----- Data for this exercise -----

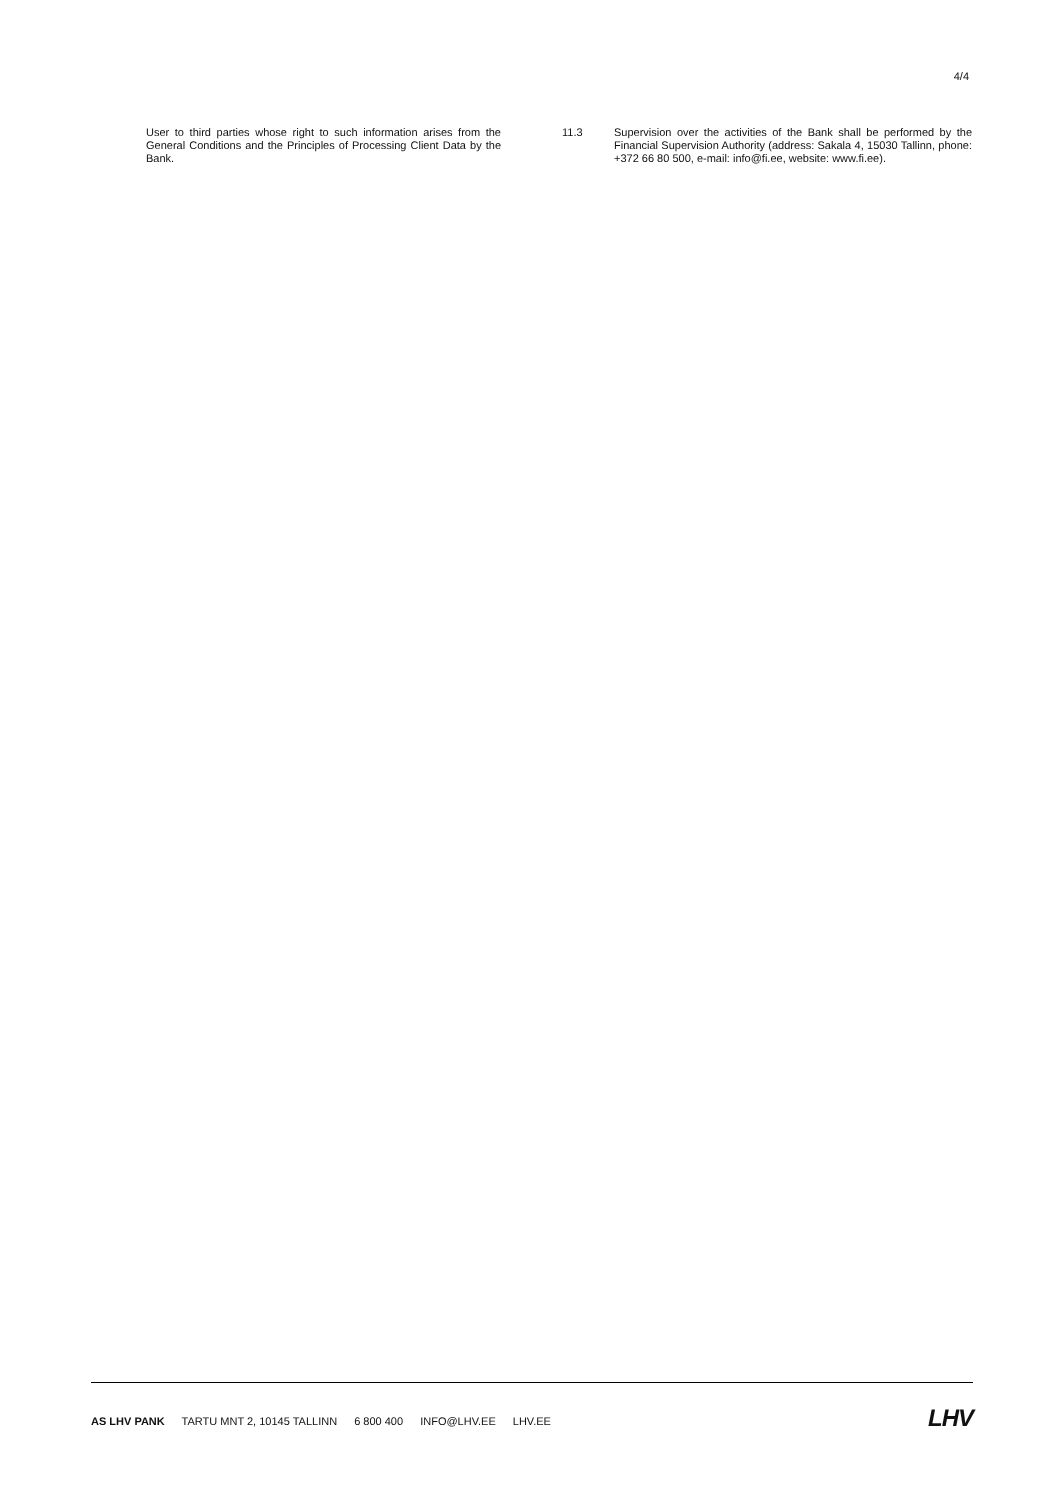4/4
User to third parties whose right to such information arises from the General Conditions and the Principles of Processing Client Data by the Bank.
11.3 Supervision over the activities of the Bank shall be performed by the Financial Supervision Authority (address: Sakala 4, 15030 Tallinn, phone: +372 66 80 500, e-mail: info@fi.ee, website: www.fi.ee).
AS LHV PANK TARTU MNT 2, 10145 TALLINN 6 800 400 INFO@LHV.EE LHV.EE
LHV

-----

Take the data above and set it down exactly, images excluded.

- **Result of this exercise**:
4/4
User to third parties whose right to such information arises from the General Conditions and the Principles of Processing Client Data by the Bank.
11.3 Supervision over the activities of the Bank shall be performed by the Financial Supervision Authority (address: Sakala 4, 15030 Tallinn, phone: +372 66 80 500, e-mail: info@fi.ee, website: www.fi.ee).
AS LHV PANK TARTU MNT 2, 10145 TALLINN 6 800 400 INFO@LHV.EE LHV.EE
LHV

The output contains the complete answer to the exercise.